Phantom Read Verification and Analysis in InnoDB REPEATABLE‑READ Isolation

Background

InnoDB’s default transaction isolation level is REPEATABLE‑READ, which uses both lock‑based concurrency control (LBCC) for current reads and multi‑version concurrency control (MVCC) for snapshot reads.

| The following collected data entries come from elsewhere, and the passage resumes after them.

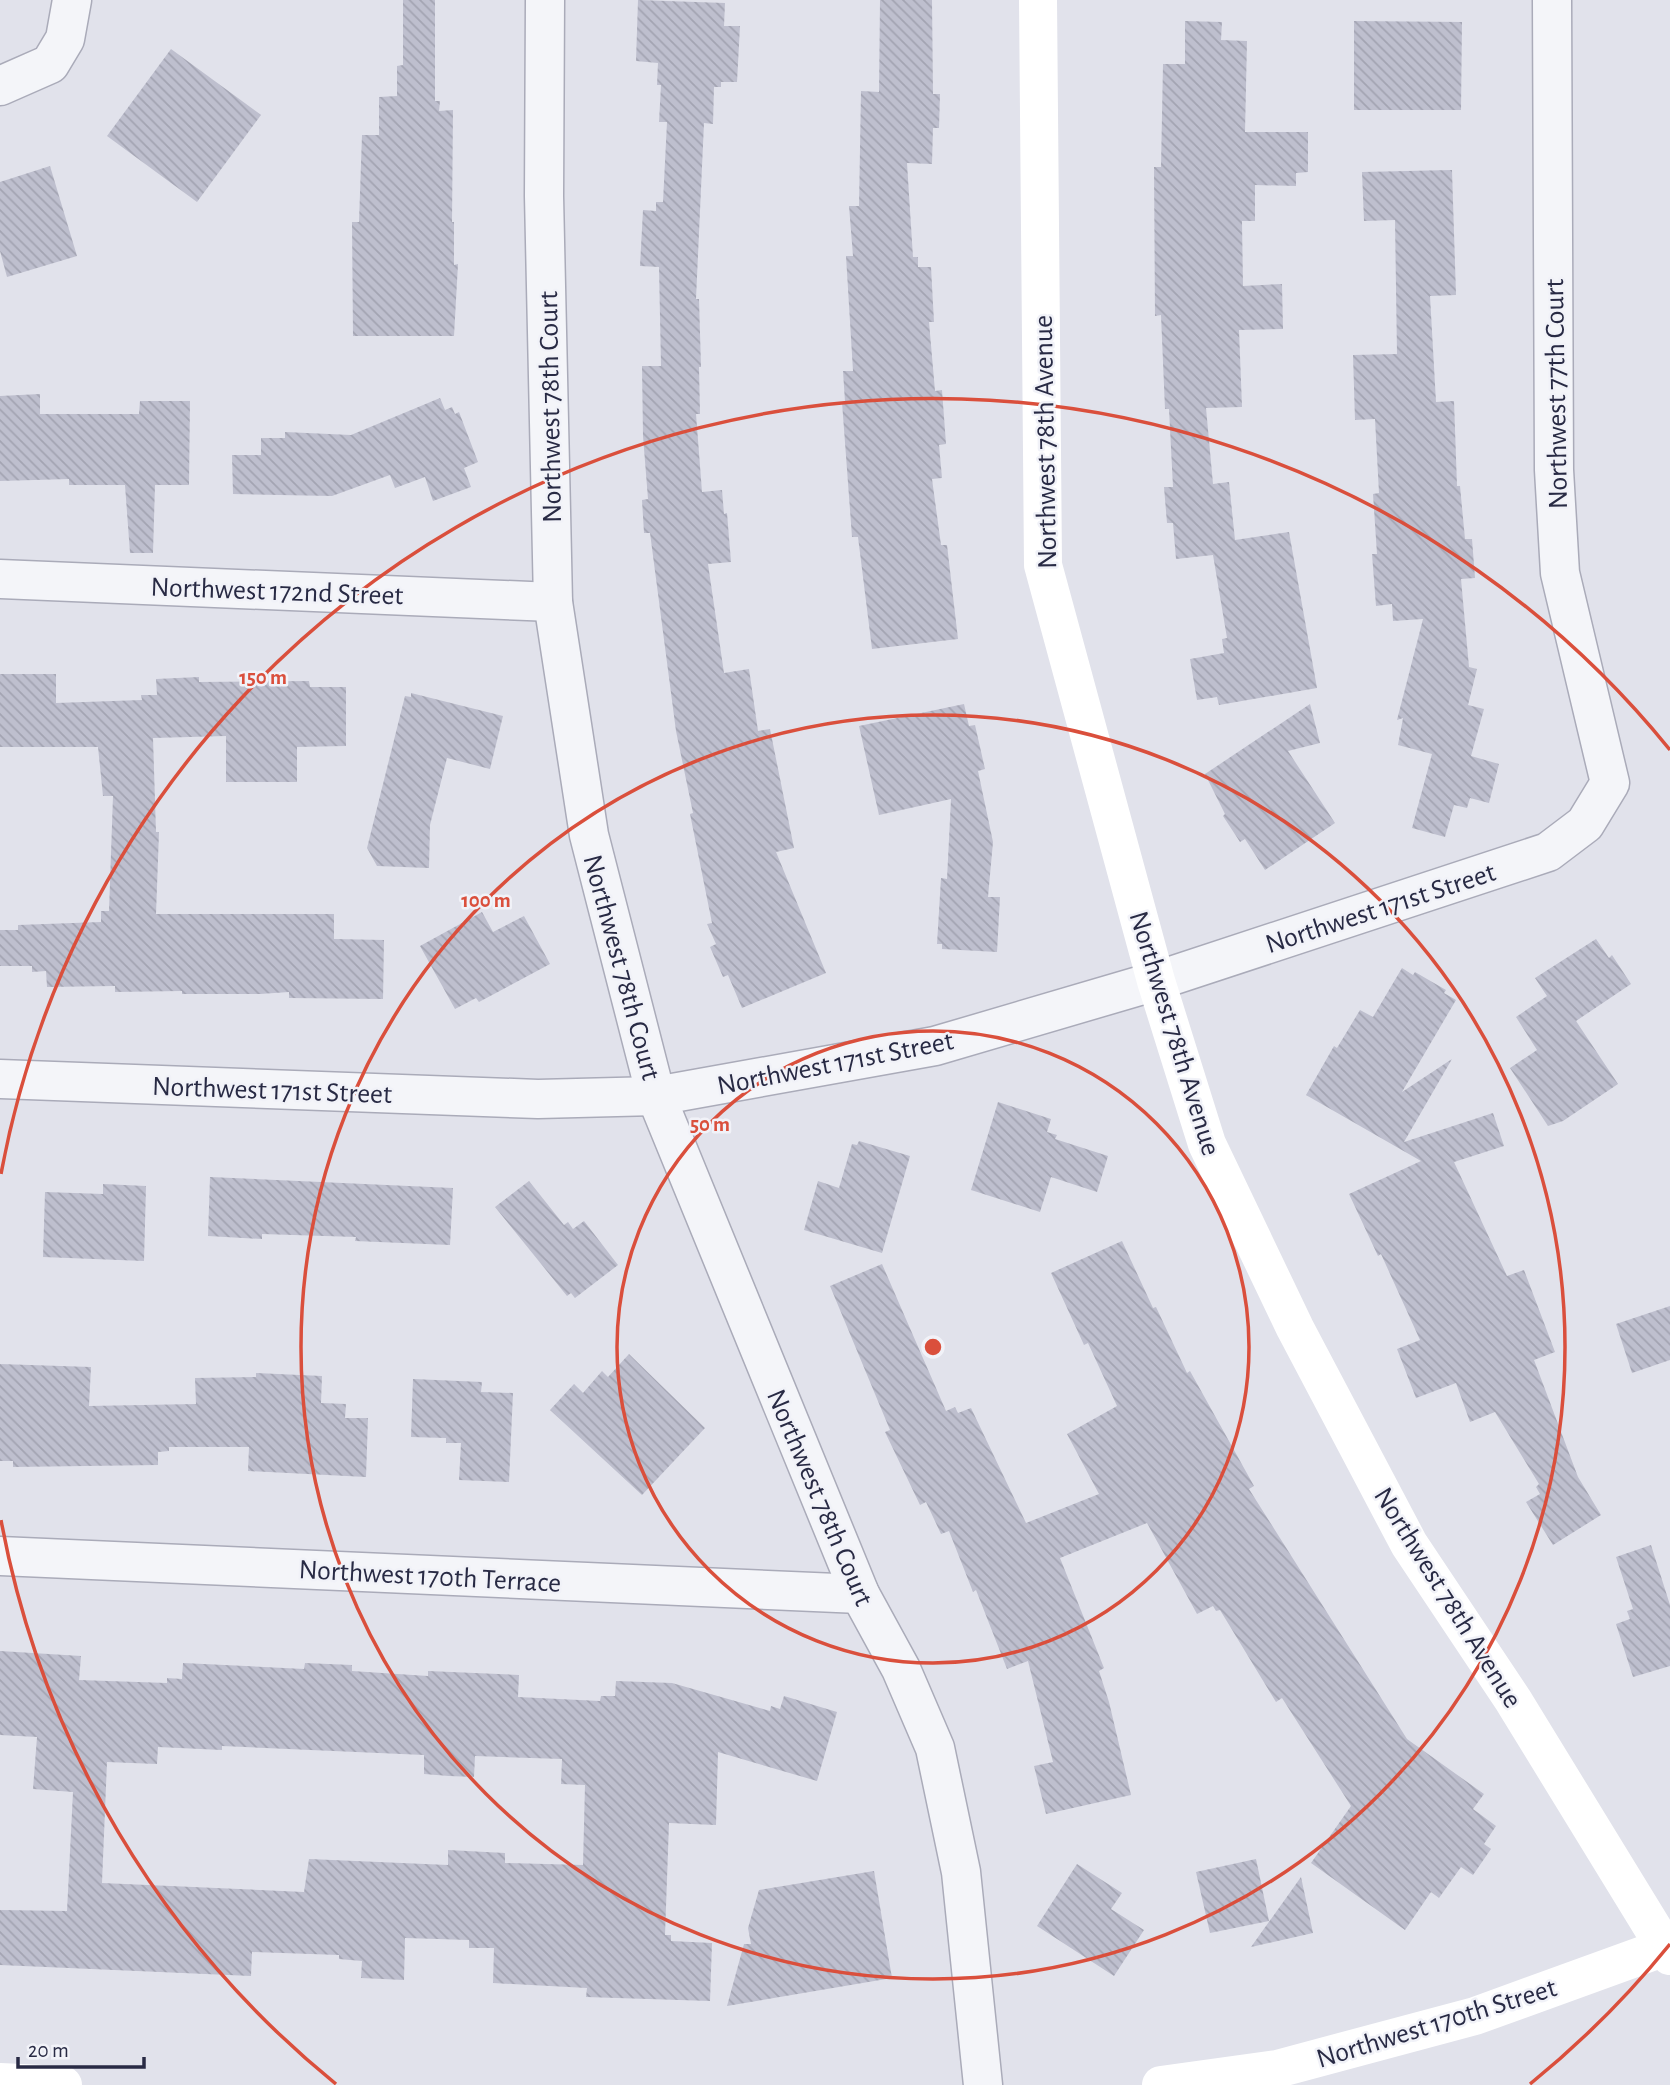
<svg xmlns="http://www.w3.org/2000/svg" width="1670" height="2085" viewBox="0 0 1670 2085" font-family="'Alegreya Sans',sans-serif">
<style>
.building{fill:url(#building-back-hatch);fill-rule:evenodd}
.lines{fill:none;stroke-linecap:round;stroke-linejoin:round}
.street-casing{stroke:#aaabb9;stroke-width:41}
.street{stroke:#f4f5f9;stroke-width:38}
.secondary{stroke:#fff;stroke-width:38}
.ring{fill:none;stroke:#da4f3c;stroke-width:3.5}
.labels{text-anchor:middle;stroke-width:5;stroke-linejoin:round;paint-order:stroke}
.street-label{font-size:28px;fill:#282a44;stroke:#f1f2f8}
.centre{fill:#da4f3c;stroke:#f1f2f8;stroke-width:3.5}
.ring-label{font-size:21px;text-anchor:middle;font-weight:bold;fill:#da4f3c;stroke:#f1f2f8;stroke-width:5;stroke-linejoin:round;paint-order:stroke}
</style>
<defs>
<pattern id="building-back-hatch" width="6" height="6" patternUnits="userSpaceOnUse" patternTransform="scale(1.75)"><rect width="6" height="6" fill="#bebfce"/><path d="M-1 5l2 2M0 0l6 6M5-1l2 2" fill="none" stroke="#a3a4b2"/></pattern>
</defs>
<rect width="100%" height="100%" fill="#e1e2eb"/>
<g class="building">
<polygon points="403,0 435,0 435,101 440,101 439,111 453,110 452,222 454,222 454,265 458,264 454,336 353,336 352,222 359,222 362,135 379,135 379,97 397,96 397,66 403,65"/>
<polygon points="638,0 725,3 724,26 740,26 737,82 721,82 721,87 714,87 713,124 704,123 696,299 699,299 701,367 699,367 700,414 696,414 702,492 722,490 724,514 727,513 731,562 708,564 724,673 749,669 758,731 770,729 794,848 776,852 826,973 742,1008 728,975 723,977 710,947 716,944 707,924 712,923 690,814 693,813 676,731 650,533 644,533 642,500 648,499 643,436 642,366 661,366 659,267 640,266 643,210 656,211 656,202 663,202 667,122 659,122 661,85 657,85 658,63 636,61"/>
<polygon points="880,0 932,0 933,94 940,94 939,128 933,128 932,164 907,163 913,257 918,257 918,267 931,267 934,322 929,322 935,391 942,390 946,444 939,445 942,478 932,479 941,545 947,545 958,639 872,649 858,537 852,537 842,402 845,402 843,371 853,371 846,256 853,256 849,206 859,206 861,91 879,92"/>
<polygon points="1185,21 1222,22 1221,40 1247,41 1245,132 1308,132 1308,172 1296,173 1296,186 1255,185 1255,221 1242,221 1243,286 1282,284 1283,329 1239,330 1242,407 1206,408 1213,484 1229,482 1235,540 1289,532 1317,688 1219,705 1217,697 1197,700 1190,659 1224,653 1222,639 1227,638 1213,555 1176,559 1173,523 1167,523 1164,487 1173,487 1169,409 1165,409 1161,315 1155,316 1154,167 1161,167 1163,64 1185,64"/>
<polygon points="1354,21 1462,22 1461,110 1354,110"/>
<polygon points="171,49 261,115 197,202 107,136"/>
<polygon points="50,166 77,256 7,277 0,251 0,182"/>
<polygon points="1452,170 1456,295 1430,296 1436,402 1454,401 1457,486 1460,486 1465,539 1472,539 1475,578 1461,579 1469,667 1477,669 1468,705 1484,709 1471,756 1499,764 1489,803 1470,798 1467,808 1454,805 1445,837 1412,828 1432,754 1398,745 1403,718 1397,720 1423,619 1393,621 1392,604 1376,606 1372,554 1377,554 1373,494 1379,493 1375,419 1355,420 1353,355 1397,354 1395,220 1364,221 1362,172"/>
<polygon points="40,394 40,414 139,414 140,401 190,401 189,485 155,485 153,553 130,553 125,485 69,485 69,479 0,481 0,396"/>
<polygon points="440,398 445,410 452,407 455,414 459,412 478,462 464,468 471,487 433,501 425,477 395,488 390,475 332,496 233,494 232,455 261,455 261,438 285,438 285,432 351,435"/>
<polygon points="0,674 56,674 56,703 142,700 141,695 157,695 156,679 199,677 199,682 309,681 310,687 346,687 346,746 297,747 297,782 226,782 226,736 153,738 156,832 159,832 156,914 334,914 334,939 384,940 383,999 289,998 289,992 260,994 182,994 182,991 115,992 115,986 47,987 46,971 32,972 32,966 0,966 0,930 18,930 18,925 101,922 101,911 109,911 113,796 103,796 98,747 0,747"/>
<polygon points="411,693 503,716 490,769 447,758 430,825 429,868 377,866 367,848 405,696 411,697"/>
<polygon points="964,704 969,726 975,725 985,769 978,771 993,842 988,897 1000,897 997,952 942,949 942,944 937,944 941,878 947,879 951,799 879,815 859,726"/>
<polygon points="1310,704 1320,743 1288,751 1335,823 1265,870 1245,839 1240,842 1223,816 1225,814 1205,774"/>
<polygon points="482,912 493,932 524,916 550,964 479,1002 476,998 455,1009 420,946"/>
<polygon points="1596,939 1609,958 1612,955 1631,984 1576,1021 1618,1084 1563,1121 1548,1126 1510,1068 1537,1050 1516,1017 1547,996 1535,978"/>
<polygon points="1402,968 1413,975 1415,972 1446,990 1444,993 1456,1000 1402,1092 1452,1059 1404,1142 1493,1113 1504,1146 1454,1162 1507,1276 1524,1270 1555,1352 1534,1360 1578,1477 1601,1515 1553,1545 1526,1502 1540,1494 1536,1487 1539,1484 1495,1412 1470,1422 1456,1383 1416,1398 1397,1349 1420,1340 1381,1254 1378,1256 1349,1194 1421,1161 1306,1095 1334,1046 1337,1048 1360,1010 1373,1017"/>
<polygon points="998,1102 1051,1119 1047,1132 1057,1135 1055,1139 1108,1156 1097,1192 1051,1177 1040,1212 971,1190"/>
<polygon points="859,1141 910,1156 882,1253 804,1230 818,1181 839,1188 852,1144 857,1145"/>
<polygon points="210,1177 453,1188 450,1245 355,1241 356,1237 262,1234 262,1239 208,1236"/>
<polygon points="529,1181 564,1225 568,1222 573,1229 584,1221 618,1265 575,1298 571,1293 567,1296 495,1207"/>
<polygon points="103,1184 146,1186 144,1261 43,1257 45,1192 103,1194"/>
<polygon points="1122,1241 1153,1308 1156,1307 1187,1373 1190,1371 1254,1486 1249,1489 1407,1739 1484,1794 1473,1809 1496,1826 1484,1844 1491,1849 1473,1875 1461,1867 1439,1898 1431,1892 1405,1930 1311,1863 1351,1806 1282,1698 1276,1702 1220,1610 1216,1611 1213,1606 1197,1614 1147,1523 1060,1558 1104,1668 1099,1671 1109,1702 1131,1795 1046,1814 1034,1766 1053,1762 1028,1661 1007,1669 976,1590 973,1592 949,1531 941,1534 926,1502 920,1505 885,1432 890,1430 830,1286 882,1264 946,1411 955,1407 958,1413 971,1408 1026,1523 1099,1494 1067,1434 1117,1406 1088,1343 1084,1345 1051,1273"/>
<polygon points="1670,1306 1670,1360 1632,1373 1616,1324"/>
<polygon points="629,1354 705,1428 642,1495 550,1410 574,1384 583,1393 602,1371 608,1377"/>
<polygon points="0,1364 91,1367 89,1406 196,1404 195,1378 256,1377 256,1373 322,1376 321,1403 346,1404 345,1418 368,1418 366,1477 248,1471 249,1447 169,1447 169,1451 158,1452 158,1465 13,1467 13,1461 0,1461"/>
<polygon points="413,1379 482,1382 481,1392 513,1393 509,1482 459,1480 461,1443 446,1443 446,1438 411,1437"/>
<polygon points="1651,1545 1670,1605 1670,1666 1633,1677 1616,1624 1630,1619 1627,1611 1633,1609 1616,1557"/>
<path d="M0 1651 81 1656 79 1680 167 1683V1678L182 1679 183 1663 304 1669 305 1663 352 1665V1671L428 1676V1671L519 1675 518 1697 600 1701 601 1696H615L616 1681 672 1683 770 1711 771 1706 780 1709 784 1696 837 1712 817 1781 718 1752 716 1825 669 1823 665 1935H671V1941L712 1943 710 2001 586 1997 587 1988 493 1983 494 1948H469V1940L405 1938 404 1980 361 1978 362 1961 339 1959V1955L252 1952 251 1976 0 1965V1910L67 1911 73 1792 33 1789 37 1737 0 1735ZM222 1746 424 1755V1774L449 1776 474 1777 475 1756 562 1759 561 1784 585 1785 583 1865 505 1863V1853L448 1850V1865L309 1859 304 1892 102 1883 107 1762 157 1764 158 1747 222 1750Z"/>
<polygon points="1256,1859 1269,1921 1210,1933 1196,1872"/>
<polygon points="1077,1864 1122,1893 1111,1909 1144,1930 1114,1976 1037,1926"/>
<polygon points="874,1871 892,1978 727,2006 744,1944 751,1944 748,1928 759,1890"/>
<polygon points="1301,1877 1313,1933 1251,1947"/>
</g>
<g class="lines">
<g class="street-casing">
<g id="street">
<polyline points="545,0 544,196 553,602 589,835 656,1096 860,1594 901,1669 935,1748 961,1872 983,2085"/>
<polyline points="0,86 50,64 65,39 72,0"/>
<polyline points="0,579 553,602"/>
<polyline points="0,1079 538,1099 656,1096 935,1046 1156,981 1548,852 1585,824 1610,783 1560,573 1554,470 1552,0"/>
<polyline points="0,1556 860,1594"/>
</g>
</g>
<use href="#street" class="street"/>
<g class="secondary">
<polyline points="1038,0 1043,565 1156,981 1207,1144 1295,1328 1409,1544 1513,1700 1670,1956"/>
<polyline points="0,2082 63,2085"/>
<polyline points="1161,2085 1277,2069 1475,2016 1665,1947"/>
</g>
</g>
<g class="ring">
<circle cx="933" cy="1347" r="316"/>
<circle cx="933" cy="1347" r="632"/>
<path d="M1670 1944A948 948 0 0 1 1530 2084M336 2084A948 948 0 0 1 1 1520M1 1174A948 948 0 0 1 1670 750"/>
</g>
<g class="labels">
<g class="street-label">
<text transform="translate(1555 394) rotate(-91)" y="10">Northwest 77th Court</text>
<text transform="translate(549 407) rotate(-91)" y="10">Northwest 78th Court</text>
<text transform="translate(1044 442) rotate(-91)" y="10">Northwest 78th Avenue</text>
<text transform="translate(277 590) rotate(2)" y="10">Northwest 172nd Street</text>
<text transform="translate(1380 907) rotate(-18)" y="10">Northwest 171st Street</text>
<text transform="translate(623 967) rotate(75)" y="10">Northwest 78th Court</text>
<text transform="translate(1176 1033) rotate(73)" y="10">Northwest 78th Avenue</text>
<text transform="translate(835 1062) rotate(-11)" y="10">Northwest 171st Street</text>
<text transform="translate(272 1089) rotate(2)" y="10">Northwest 171st Street</text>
<text transform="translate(821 1497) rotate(67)" y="10">Northwest 78th Court</text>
<text transform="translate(430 1575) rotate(3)" y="10">Northwest 170th Terrace</text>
<text transform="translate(1449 1597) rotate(58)" y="10">Northwest 78th Avenue</text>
<text transform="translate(1436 2022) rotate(-17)" y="10">Northwest 170th Street</text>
</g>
</g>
<circle cx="933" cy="1347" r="10" class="centre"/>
<g class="ring-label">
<text x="263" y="684">150 m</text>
<text x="486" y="907">100 m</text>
<text x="710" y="1131">50 m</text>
</g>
<path d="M18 2057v10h126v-10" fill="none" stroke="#282a44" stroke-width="3.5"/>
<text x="28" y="2057" font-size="21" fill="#282a44" stroke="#f1f2f8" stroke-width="5" paint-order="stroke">20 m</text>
</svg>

The article questions whether phantom reads are completely eliminated under this level.

Verification

2.1 Preparation

Environment Information

MySQL version: 5.6.36
Storage engine: InnoDB
Isolation level: REPEATABLE-READ

Data Preparation

A test table user_info is created and three initial rows are inserted.

CREATE TABLE `user_info` (
  `id` BIGINT(20) UNSIGNED NOT NULL AUTO_INCREMENT COMMENT 'primary key',
  `name` VARCHAR(32) NOT NULL DEFAULT '' COMMENT 'name',
  `gender` VARCHAR(32) NOT NULL DEFAULT '' COMMENT 'gender',
  `email` VARCHAR(32) NOT NULL DEFAULT '' COMMENT 'email',
  PRIMARY KEY (`id`)
) ENGINE=INNODB DEFAULT CHARSET=utf8mb4 COMMENT='user info table';

INSERT INTO `user_info` (`id`,`name`,`gender`,`email`) VALUES
(1,'Curry','男','[email protected]'),
(2,'Wade','男','[email protected]'),
(3,'James','男','[email protected]');
COMMIT;

2.2 Current‑Read Scenario

The test uses SELECT ... LOCK IN SHARE MODE to perform a current read.

START TRANSACTION; (Tx1)

SELECT * FROM user_info LOCK IN SHARE MODE;

START TRANSACTION; (Tx2)

INSERT a new row into user_info (Tx2).

COMMIT Tx2 (fails with lock‑wait timeout, so the insert is rolled back).

SELECT * FROM user_info LOCK IN SHARE MODE; (Tx1 again)

COMMIT Tx1.

Result: Tx2’s insert is blocked and rolled back, so Tx1 does not see the new row – no phantom read occurs.

Summary of Current‑Read

Because the gap lock (temporary key lock) blocks inserts, LBCC fully prevents phantom reads in this scenario.

2.3 Snapshot‑Read Scenario

Three sub‑scenarios are executed using plain SELECT (snapshot reads) combined with updates.

Scenario 1

START TRANSACTION; (Tx1)

SELECT * FROM user_info;

START TRANSACTION; (Tx2)

INSERT a new row (Tx2).

COMMIT Tx2.

SELECT * FROM user_info; (Tx1 again)

COMMIT Tx1.

Result: Tx1 sees the row inserted by Tx2 because the snapshot view was created before Tx1’s first read and MVCC makes the new row visible after Tx2 commits – no phantom read.

Scenario 2

START TRANSACTION; (Tx1)

SELECT * FROM user_info;

START TRANSACTION; (Tx2)

INSERT a new row (Tx2).

COMMIT Tx2.

UPDATE user_info SET name='Iversen' WHERE id=1; (Tx1)

SELECT * FROM user_info; (Tx1 again)

COMMIT Tx1.

Result: The update does not touch the row inserted by Tx2, so Tx1’s second read still does not see the new row – no phantom read.

Scenario 3

START TRANSACTION; (Tx1)

SELECT * FROM user_info;

START TRANSACTION; (Tx2)

INSERT a new row (Tx2).

COMMIT Tx2.

UPDATE user_info SET email=REPLACE(email,'@163.com','@gmail.com'); (Tx1)

SELECT * FROM user_info; (Tx1 again)

COMMIT Tx1.

Result: After the bulk update, Tx1 sees the row inserted by Tx2, demonstrating a phantom read caused by the update touching the newly inserted row.

Summary of Snapshot‑Read

Under REPEATABLE‑READ, phantom reads can occur when a transaction performs an update between two snapshot reads and the update accesses rows inserted by another transaction.

Analysis

The current‑read (LBCC) uses gap locks to block inserts into the range being read, thus preventing phantom rows. Snapshot‑read relies on MVCC; its read view is fixed at the first read, but subsequent updates can make previously invisible rows visible, leading to phantom reads. The article explains the MVCC visibility algorithm and shows how undo logs and transaction IDs affect visibility.

Conclusion

Current‑read with lock‑based concurrency fully avoids phantom reads.

Snapshot‑read may produce phantom reads when an update accesses rows inserted by another transaction.

To avoid phantom reads: use serializable isolation (not recommended), design application logic to prevent the problematic pattern, or explicitly use current‑read locking where appropriate.